Online Journal of Health & Allied Sciences (Jun 2021)
The Long-Term Clinical Outcomes in Patients after Myocardial Infarction in Primary Care
Abstract
The aim of this study was to investigate the effect of continuous multifaceted patient-centered interventions at primary care level in patients with myocardial infarction (MI) after discharge on achieving clinical practice guideline goals and reducing the rate of hospital readmissions for cardiovascular diseases. Methods: This prospective randomized clinical study was conducted enrolled patients with MI from January 2, 2017 to December 31, 2019. Patients received medication reconciliation and education from a family physician before hospital discharge. The intervention group (IG) received continuous consultations from the family physician after discharge, whereas the control group (CG) did not.

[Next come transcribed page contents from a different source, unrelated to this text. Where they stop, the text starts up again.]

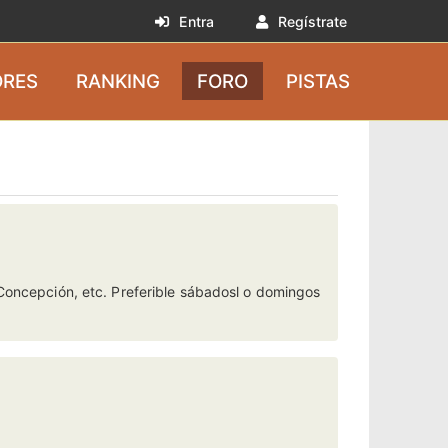
Entra
Regístrate
RES
RANKING
FORO
PISTAS
 Concepción, etc. Preferible sábadosl o domingos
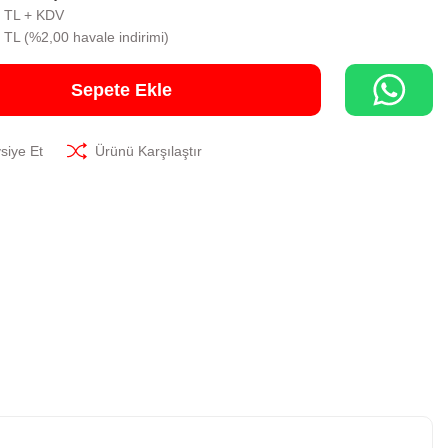
3 TL + KDV
 TL (%2,00 havale indirimi)
Sepete Ekle
siye Et
Ürünü Karşılaştır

Primary outcomes included achieving blood pressure < 140/90 mmHg, low-density lipoprotein-cholesterol (LDL-C) < 70 mg/dL, and hemoglobin A1c (HbA1c) < 7% targets. The secondary outcome was major adverse cardiac events (MACEs), defined as re-hospitalization due to MI, unstable angina and stroke. Results: Two hundred and nineteen patients completed the study protocol (110 in the IG and 109 in the CG). The rate of achieving blood pressure goal was similar between the two groups. More patients in the IG achieved LDL-C and HbA1c goals than those in the CG at 1 year and 2 years post discharge. However, there was no significant difference in the cumulative incidence of MACEs between the two groups. Diabetes was the only independent predictor of rehospitalization due to a MACE. Conclusions: Family physicians interventions led to a higher rate of optimal controlled modifiable risk factors but did not significantly reduce the MACE rate in the patients with MI.